First, there is the matter of the time that has passed since a young Charles Amirkhanian, heard introducing the work here, was coaching listeners about the ins and outs of (so-called) new music on his radio show — a role he still plays, of course, through the Other Minds performance series, as well as related Internet downloads and audiostreams.

Second, there is the Eastern European tinge to Sahl’s writing for violin, those sour notes and that modal vibe that together suggest gypsy or Ashkenazi ritual. What isn’t nostalgia-inducing at all is how Sahl interpolates collage and found sounds into his work, from what seem like snippets of analog synthesizers and radio broadcasts, to cut-ups of marching bands that bring to mind the work of Charles Ives.

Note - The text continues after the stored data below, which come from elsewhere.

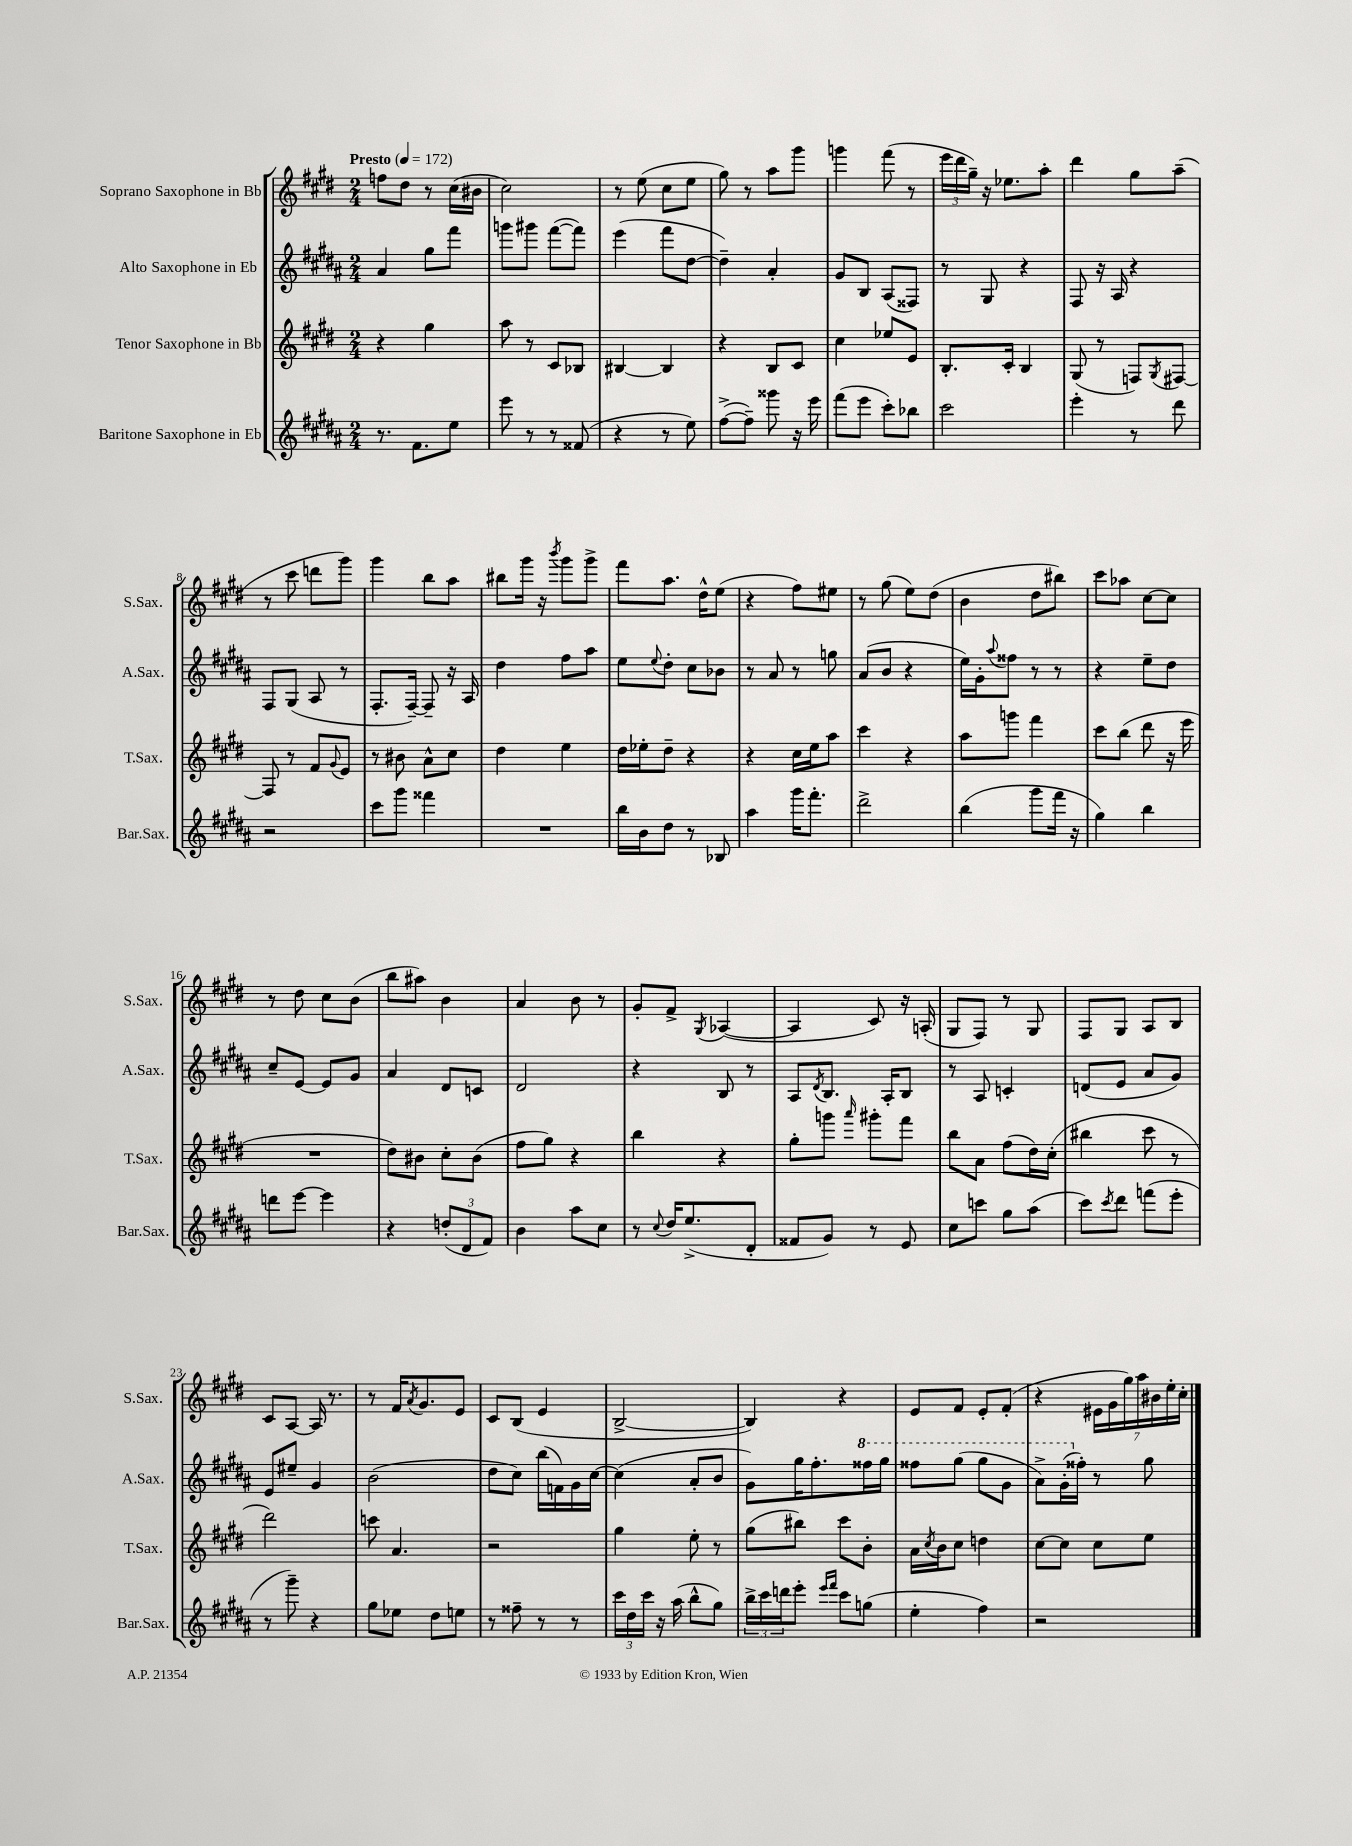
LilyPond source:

<<
\new StaffGroup <<
\new Staff = "s0" \with { instrumentName = "Soprano Saxophone in Bb" shortInstrumentName = "S.Sax." } {
    \clef treble \key e \major \numericTimeSignature \time 2/4 \tempo "Presto" 4 = 172
    f''8 dis''8 r8 cis''16( bis'16 |
    cis''2) |
    r8 e''8( cis''8 e''8 |
    gis''8) r8 a''8 gis'''8 |
    g'''4 fis'''8( r8 |
    \tuplet 3/2 { e'''16 dis'''16 gis''16--) } r16 ees''8. a''8-. |
    dis'''4 gis''8 a''8--( |
    r8 cis'''8 d'''8 gis'''8) |
    gis'''4 b''8 a''8 |
    bis''8 gis'''16 r16 \acciaccatura { b'''8 } gis'''8 gis'''8-> |
    fis'''8 a''8. dis''16-^ e''8( |
    r4 fis''8) eis''8 |
    r8 gis''8( e''8) dis''8( |
    b'4 dis''8 bis''8) |
    cis'''8 aes''8 cis''8~ cis''8 |
    r8 dis''8 cis''8 b'8( |
    b''8 ais''8) b'4 |
    a'4 b'8 r8 |
    gis'8-. fis'8-> \acciaccatura { gis8 } aes4~( |
    aes4 cis'8) r16 a16-.( |
    gis8 fis8) r8 gis8 |
    fis8 gis8 a8 b8 |
    cis'8 a8~ a16 r8. |
    r8 fis'16 \acciaccatura { a'8 } gis'8. e'8 |
    cis'8 b8( e'4 |
    b2~-> |
    b4) r4 |
    e'8 fis'8 e'8-. fis'8-.( |
    r4 \tuplet 7/4 { eis'16 gis'16 gis''16) a''16 bis'16 e''16-. cis''16-. } \bar "|." |
}
\new Staff = "s1" \with { instrumentName = "Alto Saxophone in Eb" shortInstrumentName = "A.Sax." } {
    \clef treble \key b \major \numericTimeSignature \time 2/4
    ais'4 gis''8 fis'''8 |
    g'''8 gis'''8 fis'''8~( fis'''8) |
    e'''4( fis'''8 dis''8~ |
    dis''4--) ais'4-. |
    gis'8 b8 ais8( fisis8) |
    r8 gis8 r4 |
    fis8 r16 ais16 r4 |
    fis8 gis8( ais8 r8 |
    fis8.-. fis16~--) fis8-- r16 ais16 |
    dis''4 fis''8 ais''8 |
    e''8 \appoggiatura { e''8 } dis''8-. cis''8 bes'8 |
    r8 ais'8 r8 g''8 |
    ais'8( b'8 r4 |
    e''16) gis'16-. \appoggiatura { ais''8 } fisis''8 r8 r8 |
    r4 e''8-- dis''8 |
    cis''8-- e'8~ e'8 gis'8 |
    ais'4 dis'8 c'8 |
    dis'2 |
    r4 b8 r8 |
    ais8 \acciaccatura { dis'8 } b8. ais16-. b8 |
    r8 ais8 c'4-. |
    d'8( e'8 ais'8 gis'8) |
    e'8 eis''8-- gis'4 |
    b'2( |
    dis''8 cis''8) b''16( f'16) gis'16 cis''16~ |
    cis''4( ais'8-. b'8 |
    gis'8) gis''16 fis''8.-. \ottava #1 fisis'''16 gis'''16 |
    fisis'''8 gis'''8( gis'''8 gis''8 |
    ais''8->) gis''16-.( \ottava #0 fisis''16-.) r8 gis''8 \bar "|." |
}
\new Staff = "s2" \with { instrumentName = "Tenor Saxophone in Bb" shortInstrumentName = "T.Sax." } {
    \clef treble \key e \major \numericTimeSignature \time 2/4
    r4 gis''4 |
    a''8 r8 cis'8 bes8 |
    bis4~ bis4 |
    r4 b8 cis'8 |
    cis''4 ees''8 e'8 |
    b8.-. cis'16-. b4 |
    gis8( r8 f8) \acciaccatura { gis8 } fis8~ |
    fis8 r8 fis'8 \appoggiatura { gis'8 } e'8 |
    r8 bis'8 a'8-^ cis''8 |
    dis''4 e''4 |
    dis''16 ees''16-. dis''8-- r4 |
    r4 cis''16 e''16 a''8 |
    cis'''4 r4 |
    a''8 g'''8 fis'''4 |
    cis'''8 b''8( dis'''8 r16 e'''16 |
    R2 |
    dis''8) bis'8 cis''8-. bis'8( |
    fis''8 gis''8) r4 |
    b''4 r4 |
    gis''8-. g'''8 \grace { a'''16 } gis'''8-. fis'''8 |
    b''8 a'8 fis''8( dis''16) cis''16-.( |
    bis''4 cis'''8 r8 |
    dis'''2) |
    c'''8 a'4. |
    r2 |
    gis''4 e''8-. r8 |
    gis''8( bis''8) cis'''8 b'8-. |
    a'16 \acciaccatura { cis''8 } b'16 cis''8 d''4 |
    cis''8~ cis''8 cis''8 e''8 \bar "|." |
}
\new Staff = "s3" \with { instrumentName = "Baritone Saxophone in Eb" shortInstrumentName = "Bar.Sax." } {
    \clef treble \key b \major \numericTimeSignature \time 2/4
    r8. fis'8. e''8 |
    e'''8 r8 r8 fisis'8( |
    r4 r8 e''8) |
    fis''8~->( fis''8--) gisis'''8 r16 e'''16 |
    fis'''8( e'''8 cis'''8-.) bes''8 |
    cis'''2 |
    e'''4-. r8 dis'''8 |
    r2 |
    cis'''8 gis'''8 fisis'''4 |
    R2 |
    b''16 b'16 dis''8 r8 bes8 |
    ais''4 gis'''16 fis'''8.-. |
    dis'''2-> |
    b''4( gis'''8 fis'''16 r16 |
    gis''4) b''4 |
    d'''8 e'''8~ e'''4 |
    r4 \tuplet 3/2 { d''8-.( dis'8 fis'8) } |
    b'4 ais''8 cis''8 |
    r8 \appoggiatura { cis''8 } dis''16 e''8.->( dis'8-. |
    fisis'8 gis'8) r8 e'8 |
    cis''8 c'''8 gis''8 ais''8( |
    cis'''8) \acciaccatura { cis'''8 } dis'''8 f'''8( e'''8-. |
    r8 gis'''8--) r4 |
    gis''8 ees''8 dis''8 e''8 |
    r8 fisis''8-- r8 r8 |
    \tuplet 3/2 { cis'''16 dis''16 cis'''16 } r16 ais''16( b''8-^ gis''8) |
    \tuplet 3/2 { b''16-> cis'''16 d'''16 } e'''8-. \grace { e'''16 fis'''16 } cis'''8 g''8( |
    e''4-. fis''4) |
    r2 \bar "|." |
}
>>
>>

For the broadcast, which Amirkhanian has posted as part of the Other Minds section at the Internet Archive (archive.org, MP3), Sahl’s work is paired with “Violin Phase” by Steve Reich, also performed by Zukofsky; it’s a characteristically bracing work, in which electronically mediated layers of snatches of riffs are played against each other, finding variation of timbre, tone and tempo in a highly constrained compositional environment. The result is as vibrant as it is economic, with happy accidents of rhythmic coincidence that surprise on every listen.

Aghost’s “Break Beep” MP3

Is “Break Beep” the title of Aghost‘s latest free download (MP3) from the kracfive.com collective? Or is it the name of the nascent genre that the track aspires to exemplify, evangelize and propagate? Perhaps both. A mix of snare-happy percussion and blippy, fizzy melodic fragments, for all of its 2:17 running time the piece swells and dips to a head-nodding groove until, in the closing moment, it upticks to weekend-techno thump. More on Aghost myspace.com/wwcarpen.